One of the first events taking place when a crystal of a metalloprotein is exposed to X-ray radiation is photoreduction of the metal centres. The oxidation state of a metal cannot always be determined from routine X-ray diffraction experiments alone, but it may have a crucial impact on the metal's environment and on the analysis of the structural data when considering the functional mechanism of a metalloenzyme. Here, UV–Vis microspectrophotometry is used to test the efficacy of selected scavengers in reducing the undesirable photoreduction of the iron and copper centres in myoglobin and azurin, respectively, and X-ray crystallography to assess their capacity of mitigating global and specific radiation damage effects. UV–Vis absorption spectra of native crystals, as well as those soaked in 18 different radioprotectants, show dramatic metal reduction occurring in the first 60 s of irradiation with an X-ray beam from a third-generation synchrotron source.

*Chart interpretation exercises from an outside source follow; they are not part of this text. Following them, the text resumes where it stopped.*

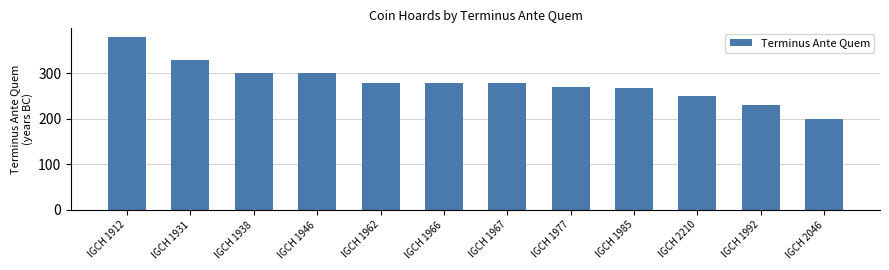

Are the bars grouped side by side (vs. stacked)?

No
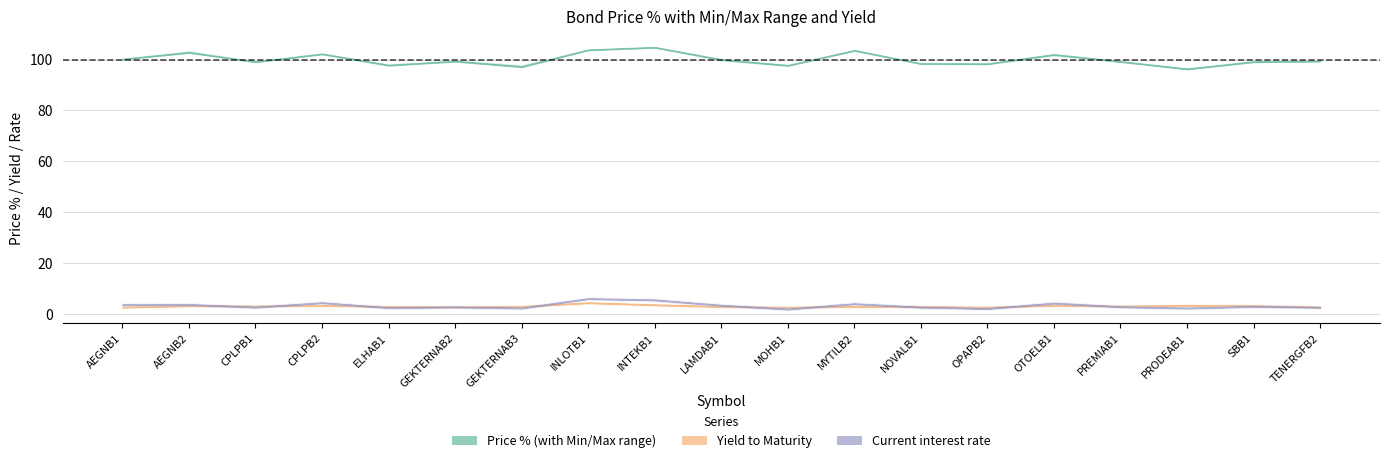

The value of Yield to Maturity at AEGNB2 is 2.0. True or false?

False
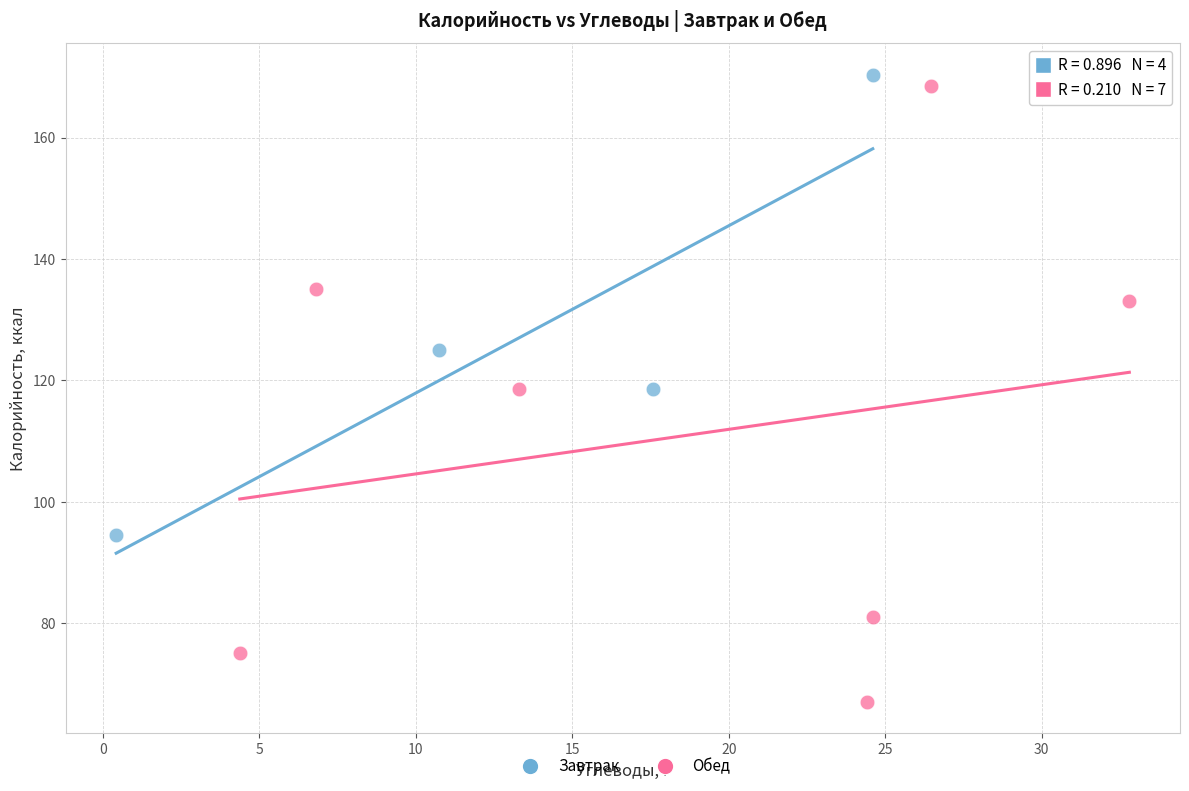

Which series has the largest Y range (max minus min)?

Обед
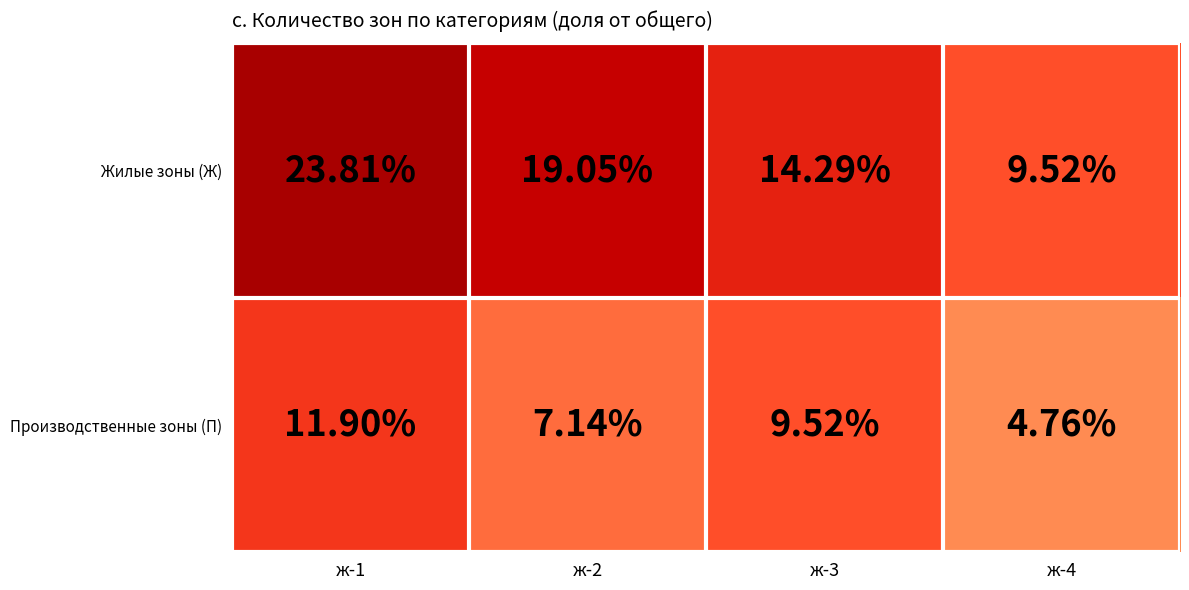

Rank the series by their maximum value, from lowest to highest.

Производственные зоны (П), Жилые зоны (Ж)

Among the tested radioprotectants only potassium hexacyanoferrate(III) seems to be capable of partially mitigating the rate of metal photoreduction at the concentrations used, but not to a sufficient extent that would allow a complete data set to be recorded from a fully oxidized crystal. On the other hand, analysis of the X-ray crystallographic data confirms ascorbate as an efficient protecting agent against radiation damage, other than metal centre reduction, and suggests further testing of HEPES and 2,3-dichloro-1,4-naphtoquinone as potential scavengers.